Essa descoberta dará um golpe em nosso ego. Esse ego elevado [como espécie humana] não é justificado. Sempre pensamos que estamos no centro da ação, que tudo é sobre nós. Mas nosso sistema solar terrestre é típico, não é especial ou único. A maneira como devemos abordar este assunto é com modéstia. Vamos só olhar para fora e ver o que encontramos. Será um grande marco em nosso desenvolvimento quando percebermos que havia coisas que já eram muito mais sofisticadas do que nós, talvez até mesmo um bilhão de anos atrás.

Nós precisamos trabalhar juntos como humanidade para ter um futuro melhor. Precisamos desenvolver a ciência de forma colaborativa, para que todos se beneficiem juntos.

Avi Loeb

Você acha que esse senso de modéstia poderia inspirar as pessoas a cuidarem melhor do nosso planeta?

Ah sim, os nossos problemas são de arrogância. E eu diria que a arrogância é muito mais comum entre os homens (risos). Mas ainda é verdade para todos, e é realmente lamentável.

Me incomoda ver, ao longo da história humana, um grupo de pessoas tentando se sentir superior em relação às outras. O melhor exemplo é o regime nazista, que provocou a morte de 75 milhões de pessoas. Isso era 3% da população mundial em 1940, e é 10 vezes mais do que a covid matou até agora. E só porque um grupo de pessoas decidiu se sentir superior.

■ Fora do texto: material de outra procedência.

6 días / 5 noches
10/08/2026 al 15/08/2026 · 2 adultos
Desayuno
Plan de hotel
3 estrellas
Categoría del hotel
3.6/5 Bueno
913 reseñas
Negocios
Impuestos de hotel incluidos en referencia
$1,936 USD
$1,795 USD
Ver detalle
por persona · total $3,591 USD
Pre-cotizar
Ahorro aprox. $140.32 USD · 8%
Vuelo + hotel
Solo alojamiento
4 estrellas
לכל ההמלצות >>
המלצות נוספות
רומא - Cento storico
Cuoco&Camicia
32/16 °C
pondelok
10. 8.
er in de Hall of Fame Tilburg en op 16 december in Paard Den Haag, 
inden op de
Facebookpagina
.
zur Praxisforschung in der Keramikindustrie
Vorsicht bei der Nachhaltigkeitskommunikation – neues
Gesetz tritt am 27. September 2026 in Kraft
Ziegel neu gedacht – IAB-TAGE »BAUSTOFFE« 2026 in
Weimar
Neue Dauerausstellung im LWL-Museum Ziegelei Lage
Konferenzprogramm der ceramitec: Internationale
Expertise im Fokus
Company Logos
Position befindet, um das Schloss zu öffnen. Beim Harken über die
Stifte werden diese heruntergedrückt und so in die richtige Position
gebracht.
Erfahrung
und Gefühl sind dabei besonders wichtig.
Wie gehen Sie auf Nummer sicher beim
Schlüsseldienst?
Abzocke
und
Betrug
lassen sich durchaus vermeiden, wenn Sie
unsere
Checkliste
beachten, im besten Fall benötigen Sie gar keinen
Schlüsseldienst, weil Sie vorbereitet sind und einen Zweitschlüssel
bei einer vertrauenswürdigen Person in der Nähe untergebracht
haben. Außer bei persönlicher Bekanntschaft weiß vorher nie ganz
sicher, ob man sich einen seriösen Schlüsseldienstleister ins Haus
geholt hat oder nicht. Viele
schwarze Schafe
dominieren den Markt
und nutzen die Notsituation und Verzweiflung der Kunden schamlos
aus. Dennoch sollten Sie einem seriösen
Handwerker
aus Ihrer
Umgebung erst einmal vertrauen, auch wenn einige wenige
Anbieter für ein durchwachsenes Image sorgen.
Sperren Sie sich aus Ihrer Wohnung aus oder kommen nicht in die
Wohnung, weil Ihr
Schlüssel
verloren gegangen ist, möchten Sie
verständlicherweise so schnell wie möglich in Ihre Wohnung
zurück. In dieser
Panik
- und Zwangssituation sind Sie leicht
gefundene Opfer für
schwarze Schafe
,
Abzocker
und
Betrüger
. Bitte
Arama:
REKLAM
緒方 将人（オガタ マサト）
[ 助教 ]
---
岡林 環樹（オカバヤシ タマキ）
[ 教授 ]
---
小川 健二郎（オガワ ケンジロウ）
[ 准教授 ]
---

E se encontrarmos seres mais espertos no espaço, isso talvez implique para todos nós que as diferenças que encontramos entre os humanos são completamente sem sentido e que devemos tratar uns aos outros com respeito como membros iguais da espécie humana.

O universo começou há 13,8 bilhões de anos com o Big Bang e nós só chegamos agora. Portanto, claramente a história não é sobre nós, e a melhor maneira de descobrir o seu significado é procurando outros atores que estão nela.